#### [YOUR INSTRUCTIONS]
Print all of the data exactly as written.

Saved data entries:
============

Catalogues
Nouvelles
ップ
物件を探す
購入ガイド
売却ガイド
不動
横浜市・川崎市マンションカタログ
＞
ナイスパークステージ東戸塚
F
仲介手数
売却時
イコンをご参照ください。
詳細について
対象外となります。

============

#### [SOLUTION FOR THIS PROBLEM]
Catalogues
Nouvelles
ップ
物件を探す
購入ガイド
売却ガイド
不動
横浜市・川崎市マンションカタログ
＞
ナイスパークステージ東戸塚
F
仲介手数
売却時
イコンをご参照ください。
詳細について
対象外となります。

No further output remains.